But even when I don't craft with fiber, I am still using my hands productively-- to make food --- which has fiber! I enjoy cooking when I have (or make) the time. When I was at Goat Camp in October as a sous chef (see Goat Camp Part II) , I reconnected with my foodie self. I've always known what a powerful drug food can be and now I am striving to make better food choices.
Since I was diagnosed with RA, in the back of my mind were unconnected ideas about my health and food, simmering. I do not want to stay connected to Big Pharma on a daily basis forever. Recent research has shown that obesity, inflammation and other ills like diabetes, may all be caused by an imbalance in the gut microflora. These ideas finally came together when I read an article today about research being done at Texas A&M and other places related to unraveling the puzzle of our symbiotic relationship with microbes-- our microbiome-- in the American Gut Project. This is actually a cool research project that is NOT being funded by the government OR by Big Pharma-- it's being funded by individual donations. (Check it out and donate, heck participate!)
Rather than delve into a biology lesson, I'll move onto what I've been doing in the kitchen. First, I'm trying to cook my food. From scratch. I've always been a pretty good cook, but I'm trying to make meals that I can name all the ingredients and where they came from. Eat real food! For instance, tonight we are having Swiss Steak with braised cabbage and mashed potatoes. No mixes, kits, or boxes here. I am a CrockPot fiend, so I've had two of them going most of the day. Sure, I have to chop and sear and saute and such, but there are not hidden junky things in the pot. Just food. Yum.
I am also trying to rebuild my personal microbiome by ingesting good bacteria and getting rid of the bad ones. Most folks will think of yogurt immediately as a food having good bacteria, but many fail to realize that you need to be eating whole milk yogurt without the sugars and fruits put in there by someone else. Or better yet-- make your own! Add your own fruit and avoid the preservatives and colors and 'natural' flavors!

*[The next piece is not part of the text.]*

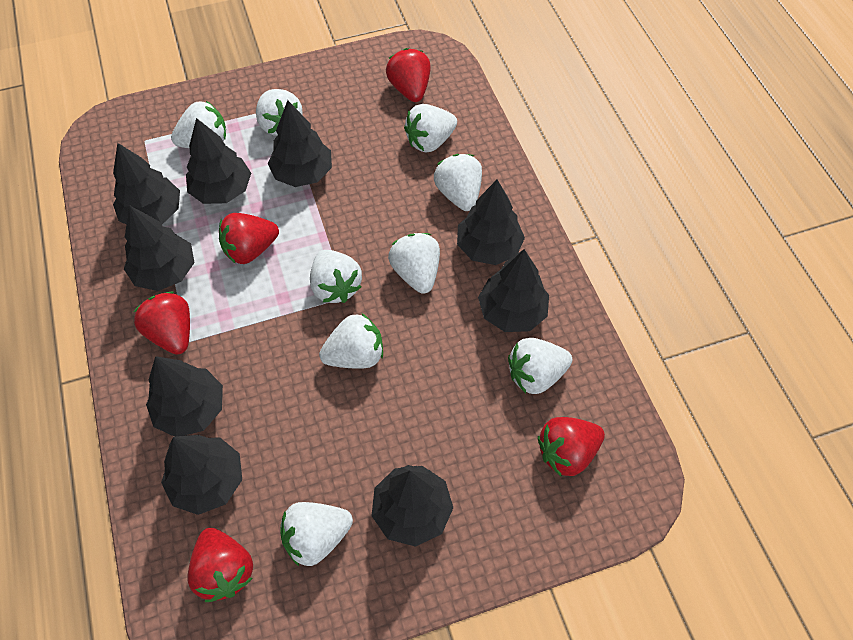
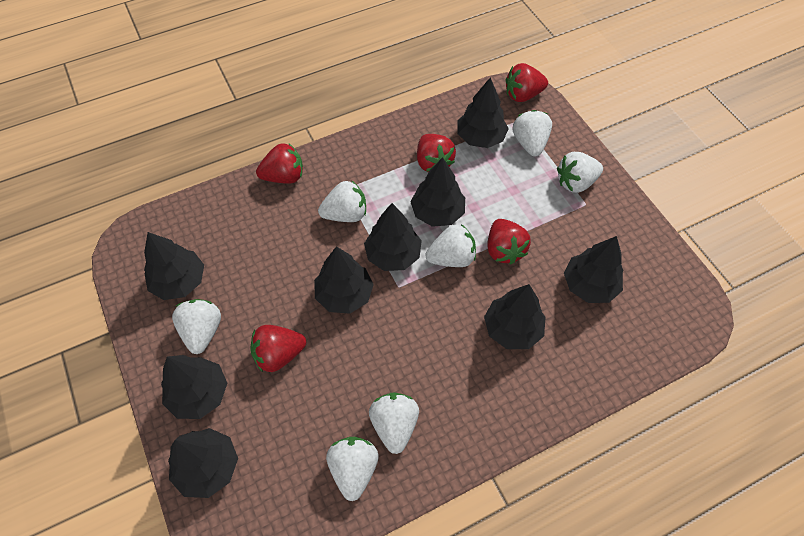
white strawberry: [171,101,226,148] [256,89,303,136] [280,502,353,566] [310,250,362,303] [319,314,383,369] [388,233,440,294] [404,104,457,152] [434,154,482,211] [508,338,572,394] = 9 -> [172,299,221,354] [318,180,366,222] [326,437,378,501] [369,393,419,454] [425,224,476,267] [513,110,552,156] [557,152,603,193] = 7

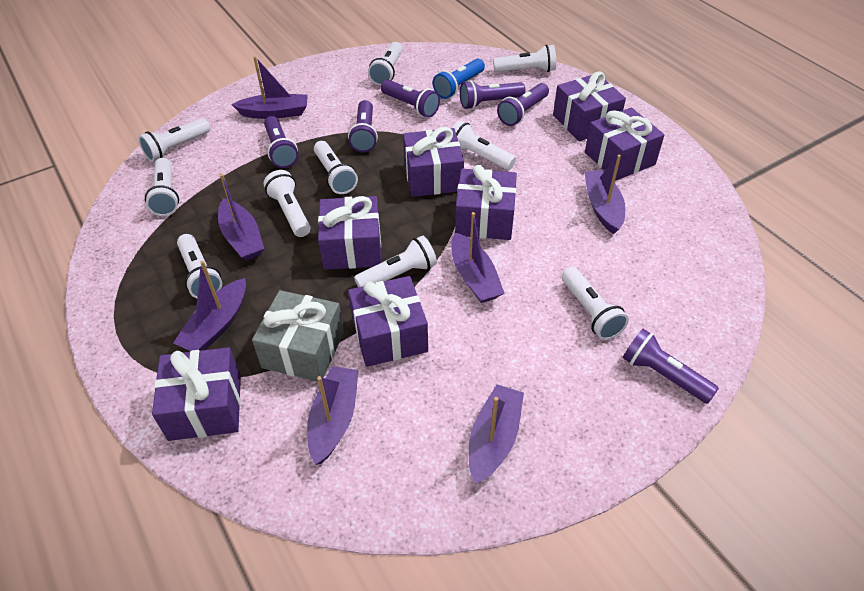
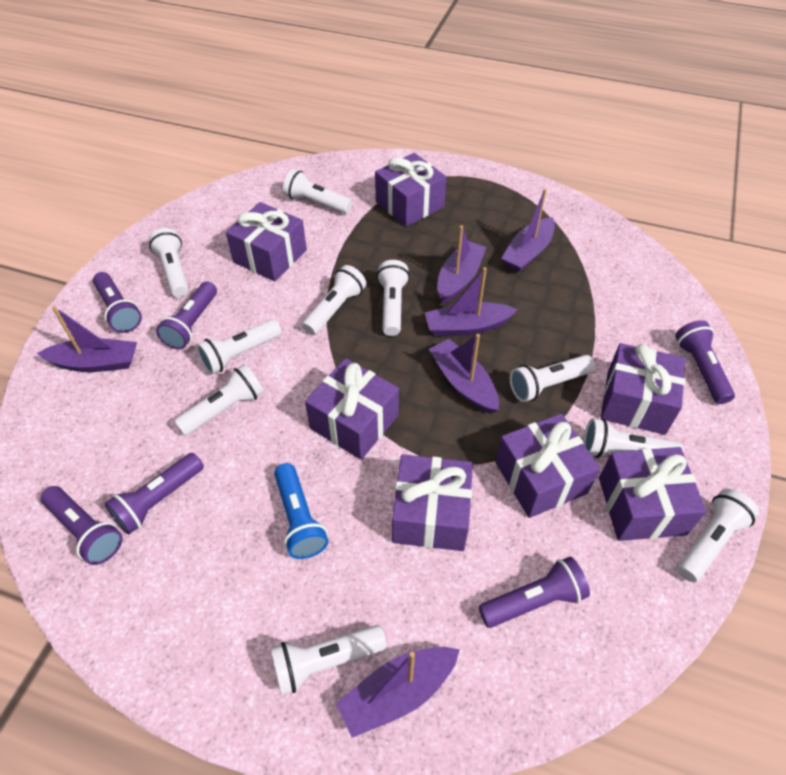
grey gift: [252,290,344,382] = 1 -> none = 0
purple boat: [173,261,246,351] [218,174,264,261] [231,56,308,119] [307,366,359,465] [451,212,504,303] [469,384,524,484] [584,155,625,234] = 7 -> [37,306,137,372] [336,647,460,738] [425,267,518,337] [429,334,499,414] [437,225,486,304] [501,189,555,272] = 6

But there are billions of bugs that we need. Another way to rebuild your gut is to eat fermented foods, such as sauerkraut. So I started researching fermented foods and made some! So far, I have made apple-cranberry chutney (added cranberries, used cinnamon and nutmeg for spices), lemon confit, sauerkraut, and ginger spice carrot sticks (I did not use coriander). I did the apples first and have already moved them to the fridge and have begun eating them. The others were made yesterday and today and need to sit at room temp at least a week.
The foods are not rotting because they are preserved by salt-- nature's first food preservative. Anaerobic bacteria are munching away in the brine, converting the fruits and veggies into pickles! Once the flavor is where you want it, you pop it in the fridge. (You can also do a pressure canning, but that kills the microbes).
Finally, something I learned about myself 20 years ago was that simple sugars and starches are not good for me. Whether you are talking Atkins, Weston Price, Dr Mercola, or a paleo dietician, all note the same thing (using different reasons and language). I lived a low(er) carb life until about 10 years ago and have decided to return to my whole food lifestyle-- this time with microbes!